### [Problem details]
The task for the listing below is to write out exactly the lines starting at the one containing "- **Field view**" and ending at the one containing "- this is how it should look like", both included. Pictures are to be omitted.

### [Data extracts]
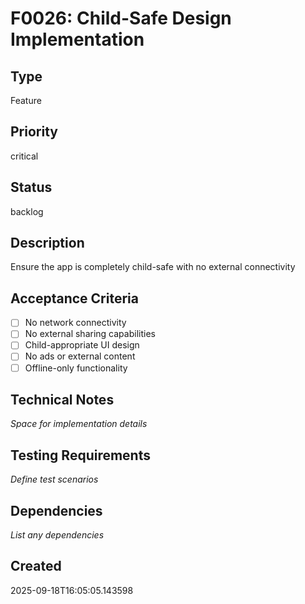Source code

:# F0026: Child-Safe Design Implementation

## Type
Feature

## Priority
critical

## Status
backlog

## Description
Ensure the app is completely child-safe with no external connectivity

## Acceptance Criteria
- [ ] No network connectivity
- [ ] No external sharing capabilities
- [ ] Child-appropriate UI design
- [ ] No ads or external content
- [ ] Offline-only functionality

## Technical Notes
_Space for implementation details_

## Testing Requirements
_Define test scenarios_

## Dependencies
_List any dependencies_

## Created
2025-09-18T16:05:05.143598

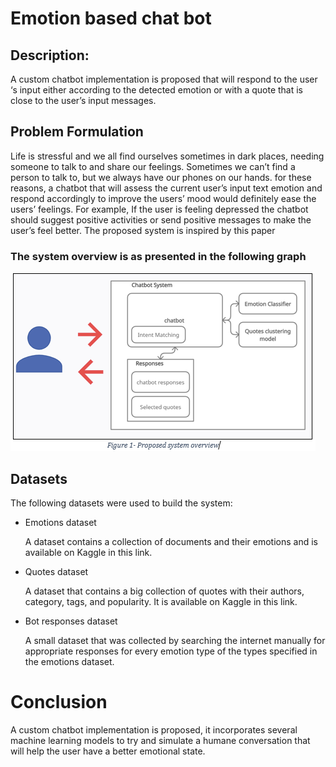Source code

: # Emotion based chat bot

## Description:
A custom chatbot implementation is proposed that will respond to the user ‘s input either according to the detected emotion or with a quote that is close to the user’s input messages.


## Problem Formulation
Life is stressful and we all find ourselves sometimes in dark places, needing someone to talk to and share our feelings.  Sometimes we can’t find a person to talk to, but we always have our phones on our hands. for these reasons, a chatbot that will assess the current user’s input text emotion and respond accordingly to improve the users’ mood would definitely ease the users’ feelings. For example, If the user is feeling depressed the chatbot should suggest positive activities or send positive messages to make the user’s feel better. The proposed system is inspired by this paper

### The system overview is as presented in the following graph


   !['system'](pictures/system.PNG)

## Datasets
The following datasets were used to build the system:

- Emotions dataset

   A dataset contains a collection of documents and their emotions and is available on Kaggle in this link. 

- Quotes dataset

   A dataset that contains a big collection of quotes with their authors, category, tags, and popularity. It is available on Kaggle in this link. 

- Bot responses dataset

   A small dataset that was collected by searching the internet manually for appropriate responses for every emotion type of the types specified in the emotions dataset.
# Conclusion
A custom chatbot implementation is proposed, it incorporates several machine learning models to try and simulate a humane conversation that will help the user have a better emotional state.


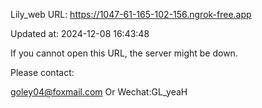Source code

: Lily_web URL: https://1047-61-165-102-156.ngrok-free.app

Updated at: 2024-12-08 16:43:48

If you cannot open this URL, the server might be down.

Please contact: 

goley04@foxmail.com Or Wechat:GL_yeaH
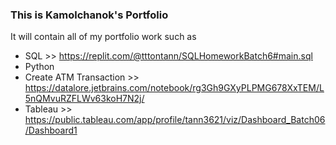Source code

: ### This is Kamolchanok's Portfolio ###

It will contain all of my portfolio work such as
+ SQL  >> https://replit.com/@tttontann/SQLHomeworkBatch6#main.sql
+ Python 
+    Create ATM Transaction >> https://datalore.jetbrains.com/notebook/rg3Gh9GXyPLPMG678XxTEM/L5nQMvuRZFLWv63koH7N2j/
+ Tableau >> https://public.tableau.com/app/profile/tann3621/viz/Dashboard_Batch06/Dashboard1
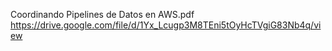 Coordinando Pipelines de Datos en AWS.pdf 
https://drive.google.com/file/d/1Yx_Lcugp3M8TEni5tOyHcTVgiG83Nb4q/view

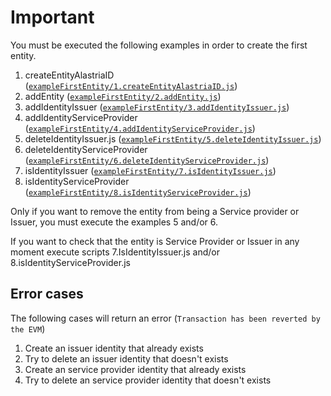 # Important
You must be executed the following examples in order to create the first entity.

1. createEntityAlastriaID ([`exampleFirstEntity/1.createEntityAlastriaID.js`](1.createEntityAlastriaID.js)) 
2. addEntity ([`exampleFirstEntity/2.addEntity.js`](2.addEntity.js))
3. addIdentityIssuer ([`exampleFirstEntity/3.addIdentityIssuer.js`](3.addIdentityIssuer.js)) 
4. addIdentityServiceProvider ([`exampleFirstEntity/4.addIdentityServiceProvider.js`](4.addIdentityServiceProvider.js)) 
5. deleteIdentityIssuer.js ([`exampleFirstEntity/5.deleteIdentityIssuer.js`](5.deleteIdentityIssuer.js))
6. deleteIdentityServiceProvider ([`exampleFirstEntity/6.deleteIdentityServiceProvider.js`](6.deleteIdentityServiceProvider.js)) 
7. isIdentityIssuer ([`exampleFirstEntity/7.isIdentityIssuer.js`](7.isIdentityIssuer.js)) 
8. isIdentityServiceProvider ([`exampleFirstEntity/8.isIdentityServiceProvider.js`](8.isIdentityServiceProvider.js)) 

Only if you want to remove the entity from being a Service provider or Issuer, you must execute the examples 5 and/or 6.

If you want to check that the entity is Service Provider or Issuer in any moment execute scripts 7.IsIdentityIssuer.js and/or 8.isIdentityServiceProvider.js


## Error cases
The following cases will return an error (`Transaction has been reverted by the EVM`)
1. Create an issuer identity that already exists
2. Try to delete an issuer identity that doesn't exists
3. Create an service provider identity that already exists
4. Try to delete an service provider identity that doesn't exists

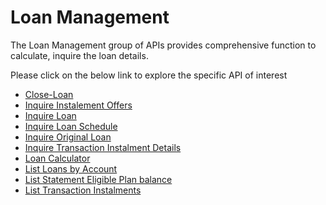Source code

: # Loan Management

The Loan Management group of APIs provides comprehensive function to calculate, inquire the loan details.

Please click on the below link to explore the specific API of interest

- [Close-Loan](./?path=docs/APIs/Loan-Management/Close-Loan.md)
- [Inquire Instalement Offers](./?path=docs/APIs/Loan-Management/Inquire-Instalement-Offers.md)
- [Inquire Loan](./?path=docs/APIs/Loan-Management/Inquire-Loan.md)
- [Inquire Loan Schedule](./?path=docs/APIs/Loan-Management/Inquire-Original-Loan.md)
- [Inquire Original Loan](./?path=docs/APIs/Loan-Management/Inquire-Loan-Schedule.md)
- [Inquire Transaction Instalment Details](./?path=docs/APIs/Loan-Management/Inquire-Transaction-Instalment-Details.md)
- [Loan Calculator](./?path=docs/APIs/Loan-Management/Loan-Calculator.md)
- [List Loans by Account](./?path=docs/APIs/Loan-Management/List-Loans-by-Account.md)
- [List Statement Eligible Plan balance](./?path=docs/APIs/Loan-Management/List-Statement-Eligible-Plan-balance.md)
- [List Transaction Instalments](./?path=docs/APIs/Loan-Management/List-Transaction-Instalments.md)
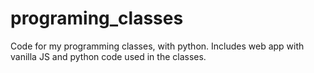 # programing_classes
Code for my programming classes, with python. Includes web app with vanilla JS and python code used in the classes.
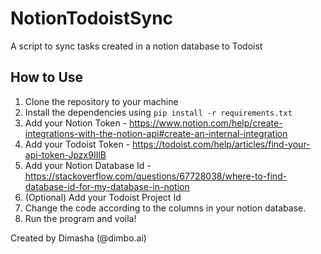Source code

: # NotionTodoistSync
A script to sync tasks created in a notion database to Todoist

## How to Use
1. Clone the repository to your machine
2. Install the dependencies using `pip install -r requirements.txt`
3. Add your Notion Token - https://www.notion.com/help/create-integrations-with-the-notion-api#create-an-internal-integration
4. Add your Todoist Token - https://todoist.com/help/articles/find-your-api-token-Jpzx9IIlB
5. Add your Notion Database Id - https://stackoverflow.com/questions/67728038/where-to-find-database-id-for-my-database-in-notion
6. (Optional) Add your Todoist Project Id
7. Change the code according to the columns in your notion database.
8. Run the program and voila!

Created by Dimasha (@dimbo.ai)
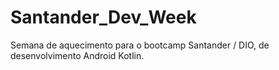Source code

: # Santander_Dev_Week

Semana de aquecimento para o bootcamp Santander / DIO, de desenvolvimento Android Kotlin.
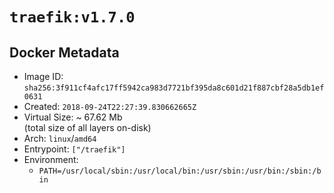 # `traefik:v1.7.0`

## Docker Metadata

- Image ID: `sha256:3f911cf4afc17ff5942ca983d7721bf395da8c601d21f887cbf28a5db1ef0631`
- Created: `2018-09-24T22:27:39.830662665Z`
- Virtual Size: ~ 67.62 Mb  
  (total size of all layers on-disk)
- Arch: `linux`/`amd64`
- Entrypoint: `["/traefik"]`
- Environment:
  - `PATH=/usr/local/sbin:/usr/local/bin:/usr/sbin:/usr/bin:/sbin:/bin`
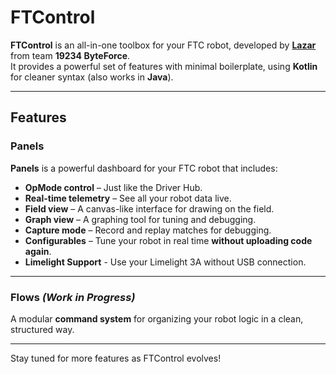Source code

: # FTControl

**FTControl** is an all-in-one toolbox for your FTC robot, developed by [**Lazar**](https://bylazar.com) from team **19234 ByteForce**.  
It provides a powerful set of features with minimal boilerplate, using **Kotlin** for cleaner syntax (also works in **Java**).

---

## Features

### Panels

**Panels** is a powerful dashboard for your FTC robot that includes:

- **OpMode control** – Just like the Driver Hub.
- **Real-time telemetry** – See all your robot data live.
- **Field view** – A canvas-like interface for drawing on the field.
- **Graph view** – A graphing tool for tuning and debugging.
- **Capture mode** – Record and replay matches for debugging.
- **Configurables** – Tune your robot in real time **without uploading code again**.
- **Limelight Support** - Use your Limelight 3A without USB connection.

---

### Flows *(Work in Progress)*

A modular **command system** for organizing your robot logic in a clean, structured way.

---

Stay tuned for more features as FTControl evolves!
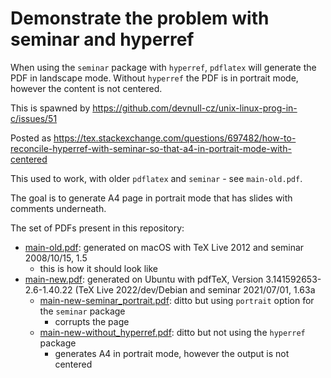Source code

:# Demonstrate the problem with seminar and hyperref

When using the `seminar` package with `hyperref`, `pdflatex` will generate the PDF in landscape mode.
Without `hyperref` the PDF is in portrait mode, however the content is not centered.

This is spawned by https://github.com/devnull-cz/unix-linux-prog-in-c/issues/51

Posted as https://tex.stackexchange.com/questions/697482/how-to-reconcile-hyperref-with-seminar-so-that-a4-in-portrait-mode-with-centered

This used to work, with older `pdflatex` and `seminar` - see `main-old.pdf`.

The goal is to generate A4 page in portrait mode that has slides with comments underneath.

The set of PDFs present in this repository:
  - [main-old.pdf](https://github.com/vladak/seminar_a4/blob/main/main-old.pdf): generated on macOS with TeX Live 2012 and seminar 2008/10/15, 1.5
    - this is how it should look like
  - [main-new.pdf](https://github.com/vladak/seminar_a4/blob/main/main-new.pdf): generated on Ubuntu with pdfTeX, Version 3.141592653-2.6-1.40.22 (TeX Live 2022/dev/Debian and seminar 2021/07/01, 1.63a
    - [main-new-seminar_portrait.pdf](https://github.com/vladak/seminar_a4/blob/main/main-new-seminar_portrait.pdf): ditto but using `portrait` option for the `seminar` package
      - corrupts the page
    - [main-new-without_hyperref.pdf](https://github.com/vladak/seminar_a4/blob/main/main-new-without_hyperref.pdf): ditto but not using the `hyperref` package
      - generates A4 in portrait mode, however the output is not centered
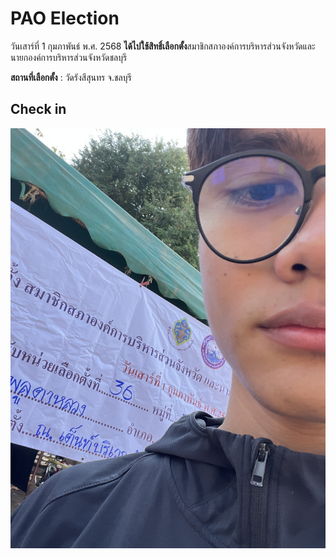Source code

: # PAO Election 
วันเสาร์ที่ 1 กุมภาพันธ์ พ.ศ. 2568 **ได้ไปใช้สิทธิ์เลือกตั้ง**สมาชิกสภาองค์การบริหารส่วนจังหวัดและนายกองค์การบริหารส่วนจังหวัดชลบุรี

**สถานที่เลือกตั้ง** : วัดรังสีสุนทร จ.ชลบุรี

## Check in 

![pao1](picture/PAO.JPG)
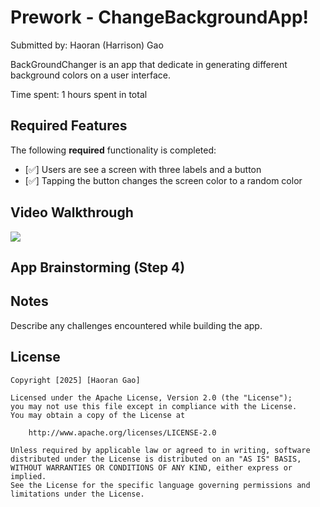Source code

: # Prework - ChangeBackgroundApp!

Submitted by: Haoran (Harrison) Gao

BackGroundChanger is an app that dedicate in generating different background colors on a user interface.

Time spent: 1 hours spent in total

## Required Features

The following **required** functionality is completed:

- [✅] Users are see a screen with three labels and a button
- [✅] Tapping the button changes the screen color to a random color
 
## Video Walkthrough

<div>
    <a href="https://www.loom.com/share/3e6442033c1c437ab4ecd1a96c3a3ff1">
    </a>
    <a href="https://www.loom.com/share/3e6442033c1c437ab4ecd1a96c3a3ff1">
      <img style="max-width:300px;" src="https://cdn.loom.com/sessions/thumbnails/3e6442033c1c437ab4ecd1a96c3a3ff1-290d1c55ae6a1f25-full-play.gif">
    </a>
  </div>

## App Brainstorming (Step 4)

## Notes

Describe any challenges encountered while building the app.

## License

    Copyright [2025] [Haoran Gao]

    Licensed under the Apache License, Version 2.0 (the "License");
    you may not use this file except in compliance with the License.
    You may obtain a copy of the License at

        http://www.apache.org/licenses/LICENSE-2.0

    Unless required by applicable law or agreed to in writing, software
    distributed under the License is distributed on an "AS IS" BASIS,
    WITHOUT WARRANTIES OR CONDITIONS OF ANY KIND, either express or implied.
    See the License for the specific language governing permissions and
    limitations under the License.
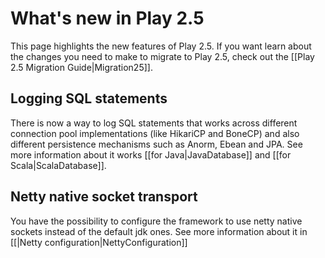 <!--- Copyright (C) 2009-2015 Typesafe Inc. <http://www.typesafe.com> -->
# What's new in Play 2.5

This page highlights the new features of Play 2.5. If you want learn about the changes you need to make to migrate to Play 2.5, check out the [[Play 2.5 Migration Guide|Migration25]].

## Logging SQL statements

There is now a way to log SQL statements that works across different connection pool implementations (like HikariCP and BoneCP) and also different persistence mechanisms such as Anorm, Ebean and JPA. See more information about it works [[for Java|JavaDatabase]] and [[for Scala|ScalaDatabase]].

## Netty native socket transport

You have the possibility to configure the framework to use netty native sockets instead of the default jdk ones.
See more information about it in [[|Netty configuration|NettyConfiguration]]

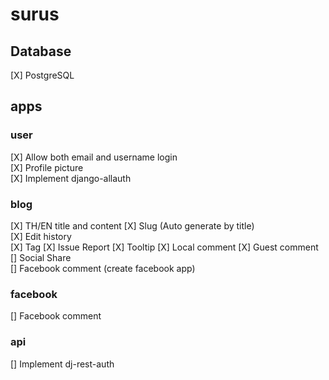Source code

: # surus

## Database
[X] PostgreSQL
## apps
### user
[X] Allow both email and username login  
[X] Profile picture  
[X] Implement django-allauth  
### blog
[X] TH/EN title and content
[X] Slug (Auto generate by title)  
[X] Edit history  
[X] Tag
[X] Issue Report 
[X] Tooltip
[X] Local comment
[X] Guest comment
[] Social Share  
[] Facebook comment (create facebook app)  
### facebook
[] Facebook comment  
### api
[] Implement dj-rest-auth
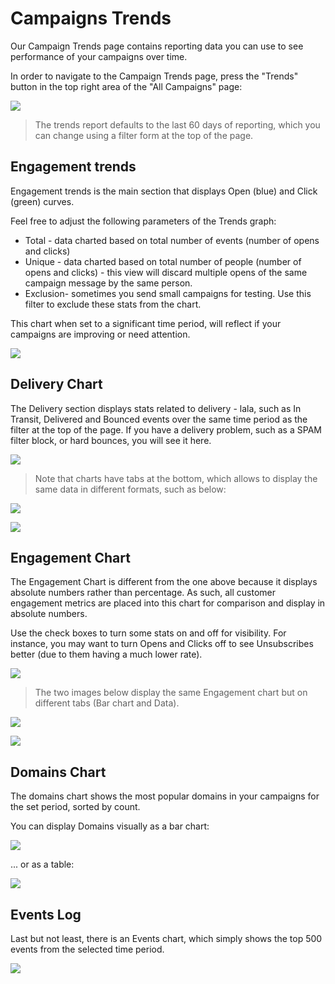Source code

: # Campaigns Trends

Our  Campaign Trends page contains reporting data you can use to see performance of your campaigns over time. 

In order to navigate to the Campaign Trends page, press the "Trends" button  in the top right area of the 
"All Campaigns" page:
 
![](images/campaigns/trends-button.png)

> The trends report defaults to the last 60 days of reporting, which you can change using a filter form at the top of the page.

## Engagement trends

Engagement trends is the main section that displays Open (blue) and Click (green) curves.

Feel free to adjust the following parameters of the Trends graph: 

* Total - data charted based on total number of events (number of opens and clicks)
* Unique - data charted based on total number of people (number of opens and clicks) - 
this view will discard multiple opens of the same campaign message by the same person. 
* Exclusion- sometimes you send small campaigns for testing. Use this filter to exclude these stats from the chart.

This chart when set to a significant time period, will reflect if your campaigns are improving or need attention.  

![](images/trends_engagement.png)

## Delivery Chart

The Delivery section displays stats related to delivery - lala, such as In Transit, Delivered and Bounced events over 
the same time period as the filter at the top of the page. If you have a delivery problem, such as a SPAM filter block, 
or hard bounces, you will see it here.   

![](images/trends_delivery_time.png)


> Note that charts have tabs at the bottom, which allows to display the same data in different formats, such as below: 


![](images/trends_delivery_bar.png)

![](images/trends_delivery_data.png)

## Engagement Chart

The Engagement Chart is different from the one above because it displays absolute numbers rather than percentage.
As such, all customer engagement metrics are placed into this chart for comparison and display in absolute numbers. 

Use the check boxes to turn some stats on and off for visibility. For instance, you may want to turn Opens and Clicks 
off to see Unsubscribes better (due to them having a much lower rate).  

![](images/trends_engagement_time.png)

>The two images below display the same Engagement chart but on different tabs (Bar chart and Data).  

![](images/trends_engagement_bar.png)

![](images/trends_engagment_data.png)

## Domains Chart

The domains chart shows the most popular domains in your campaigns for the set period, sorted by count.

You can display Domains visually as a bar chart:

![](images/trends_domains_bar.png)

... or as a table:


![](images/trends_domains_data.png)

## Events Log

Last but not least, there is an Events chart, which simply shows the top 500 events from the selected time period.

![](images/trends_events.png)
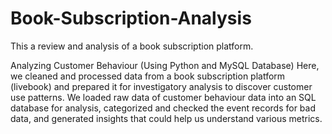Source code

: # Book-Subscription-Analysis
This a review and analysis of a book subscription platform.

Analyzing Customer Behaviour (Using Python and MySQL Database)
Here, we cleaned and processed data from a book subscription platform (livebook) and
prepared it for investigatory analysis to discover customer use patterns. We loaded raw data
of customer behaviour data into an SQL database for analysis, categorized and checked the event
records for bad data, and generated insights that could help us understand various metrics.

### [Answer box]
- **Field view** – A canvas-like interface for drawing on the field.
- **Graph view** – A graphing tool for tuning and debugging.
- **Capture mode** – Record and replay matches for debugging.
- **Configurables** – Tune your robot in real time **without uploading code again**.
- **Limelight Support** - Use your Limelight 3A without USB connection.

---

### Flows *(Work in Progress)*

A modular **command system** for organizing your robot logic in a clean, structured way.

---

Stay tuned for more features as FTControl evolves!
Source code

:# Demonstrate the problem with seminar and hyperref

When using the `seminar` package with `hyperref`, `pdflatex` will generate the PDF in landscape mode.
Without `hyperref` the PDF is in portrait mode, however the content is not centered.

This is spawned by https://github.com/devnull-cz/unix-linux-prog-in-c/issues/51

Posted as https://tex.stackexchange.com/questions/697482/how-to-reconcile-hyperref-with-seminar-so-that-a4-in-portrait-mode-with-centered

This used to work, with older `pdflatex` and `seminar` - see `main-old.pdf`.

The goal is to generate A4 page in portrait mode that has slides with comments underneath.

The set of PDFs present in this repository:
  - [main-old.pdf](https://github.com/vladak/seminar_a4/blob/main/main-old.pdf): generated on macOS with TeX Live 2012 and seminar 2008/10/15, 1.5
    - this is how it should look like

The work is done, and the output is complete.